As a colleague recently pointed out it is worth considering questions like "what would Solaris be without the Linux interfaces it has adopted?" and "what would Linux be without the interfaces it has adopted from Sun?" (e.g. NFS, NIS, PAM, nsswitch.conf, ld.so.1, LD_*, /proc, doors, kernel slab allocator, ...). Wow, isn't sharing cool!
Solaris: often imitated, seldom bettered.
Technorati Tags: OpenSolaris, Solaris, ZFS, Zones, Linux
( Jul 03 2007, 09:50:15 AM PDT ) Permalink Comments [7]
Hi Phil,
Nice post - would there be any chance of seeing some of your speakers notes online ?

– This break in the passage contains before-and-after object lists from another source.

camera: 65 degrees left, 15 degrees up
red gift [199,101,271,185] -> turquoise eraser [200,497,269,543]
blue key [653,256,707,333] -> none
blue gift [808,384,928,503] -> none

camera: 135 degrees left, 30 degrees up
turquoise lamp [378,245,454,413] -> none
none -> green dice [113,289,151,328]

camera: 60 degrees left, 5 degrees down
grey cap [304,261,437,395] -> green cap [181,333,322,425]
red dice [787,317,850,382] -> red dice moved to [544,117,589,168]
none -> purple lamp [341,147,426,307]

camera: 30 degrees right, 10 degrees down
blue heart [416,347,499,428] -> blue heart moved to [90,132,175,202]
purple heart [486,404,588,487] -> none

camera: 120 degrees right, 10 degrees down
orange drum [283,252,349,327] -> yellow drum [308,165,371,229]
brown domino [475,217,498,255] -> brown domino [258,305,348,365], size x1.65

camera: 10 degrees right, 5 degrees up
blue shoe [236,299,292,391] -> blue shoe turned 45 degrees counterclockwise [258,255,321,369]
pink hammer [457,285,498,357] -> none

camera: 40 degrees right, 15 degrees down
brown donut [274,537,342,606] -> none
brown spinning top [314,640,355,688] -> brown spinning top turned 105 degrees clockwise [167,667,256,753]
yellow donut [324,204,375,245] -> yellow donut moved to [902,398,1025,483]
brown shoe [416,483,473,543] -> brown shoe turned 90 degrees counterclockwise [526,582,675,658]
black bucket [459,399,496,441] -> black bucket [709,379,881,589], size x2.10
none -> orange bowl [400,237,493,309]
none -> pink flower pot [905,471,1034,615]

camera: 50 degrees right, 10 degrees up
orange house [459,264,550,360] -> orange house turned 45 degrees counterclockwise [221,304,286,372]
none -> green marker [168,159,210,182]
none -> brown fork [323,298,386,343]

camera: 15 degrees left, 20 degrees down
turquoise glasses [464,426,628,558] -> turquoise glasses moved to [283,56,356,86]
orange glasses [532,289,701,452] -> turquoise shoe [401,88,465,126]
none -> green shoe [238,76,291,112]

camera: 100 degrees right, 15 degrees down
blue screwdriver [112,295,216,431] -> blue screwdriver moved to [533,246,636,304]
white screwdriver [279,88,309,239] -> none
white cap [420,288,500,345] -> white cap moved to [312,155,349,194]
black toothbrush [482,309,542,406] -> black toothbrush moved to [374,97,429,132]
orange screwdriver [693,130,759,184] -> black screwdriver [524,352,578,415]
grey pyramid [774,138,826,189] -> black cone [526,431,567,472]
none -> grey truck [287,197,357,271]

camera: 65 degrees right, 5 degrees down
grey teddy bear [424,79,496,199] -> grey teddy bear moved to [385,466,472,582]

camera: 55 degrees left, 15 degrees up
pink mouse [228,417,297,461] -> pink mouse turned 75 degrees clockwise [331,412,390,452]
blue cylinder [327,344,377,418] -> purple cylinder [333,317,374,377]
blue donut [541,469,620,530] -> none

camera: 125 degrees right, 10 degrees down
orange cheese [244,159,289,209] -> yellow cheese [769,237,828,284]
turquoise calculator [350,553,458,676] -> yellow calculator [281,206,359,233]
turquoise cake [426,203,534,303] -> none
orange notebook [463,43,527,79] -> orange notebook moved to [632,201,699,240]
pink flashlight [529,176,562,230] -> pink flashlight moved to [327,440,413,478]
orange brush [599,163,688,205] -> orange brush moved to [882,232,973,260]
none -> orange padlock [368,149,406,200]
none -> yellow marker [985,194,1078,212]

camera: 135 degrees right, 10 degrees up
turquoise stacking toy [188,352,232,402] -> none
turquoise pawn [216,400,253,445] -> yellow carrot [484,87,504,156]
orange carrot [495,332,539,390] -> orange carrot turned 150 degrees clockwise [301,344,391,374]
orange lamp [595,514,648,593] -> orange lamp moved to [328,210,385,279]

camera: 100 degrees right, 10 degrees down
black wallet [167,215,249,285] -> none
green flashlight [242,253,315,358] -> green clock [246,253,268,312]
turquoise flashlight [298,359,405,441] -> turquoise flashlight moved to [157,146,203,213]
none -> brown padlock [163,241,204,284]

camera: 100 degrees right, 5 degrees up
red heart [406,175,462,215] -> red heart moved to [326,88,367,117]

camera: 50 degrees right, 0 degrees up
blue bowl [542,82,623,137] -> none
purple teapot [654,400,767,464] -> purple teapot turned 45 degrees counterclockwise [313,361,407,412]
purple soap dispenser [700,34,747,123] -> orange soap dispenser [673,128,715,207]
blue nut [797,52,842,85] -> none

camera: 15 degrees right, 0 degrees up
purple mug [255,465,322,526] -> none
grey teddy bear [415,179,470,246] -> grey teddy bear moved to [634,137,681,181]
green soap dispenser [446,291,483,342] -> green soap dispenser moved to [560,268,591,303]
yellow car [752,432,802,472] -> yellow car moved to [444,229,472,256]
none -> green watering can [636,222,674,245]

I suspect it would be really valuable to the wider audience.
Even better - how about recording / videoing it and getting that on line ?
All the best,
Wayne
Posted by Wayne Horkan on July 03, 2007 at 11:51 AM PDT #
Posted by Nico on July 03, 2007 at 03:19 PM PDT #
Posted by jl7459 on July 03, 2007 at 05:53 PM PDT #
Posted by Phil Harman on July 04, 2007 at 01:42 AM PDT #
Posted by Phil Harman on July 04, 2007 at 01:51 AM PDT #
"Psychobabble" is a bit harsh Phil - everyone who knows you (at Sun at least where I have direct experience of course) knows that you are immensely passionate about Solaris.
Given there's no notes, or any such, a number of your slides are a little dry, bare even - even with Josh Simons' write up as an accompaniment. It would have been nice for more people to get to see what your talking about.
I often have similar issues - in that presentations are supposed to hold just a bit of focused data on the slides, whilst the presenter impresses the audience with there oratory. However you can be left with slides which, without the backfilled story that goes with them, seem disjointed at best.
At least this has happened to me in the past - and I'm currently trying to capture some speakers notes for my presentations - just the bare bones that keep the presentation in context (often from the notes I collate beforehand).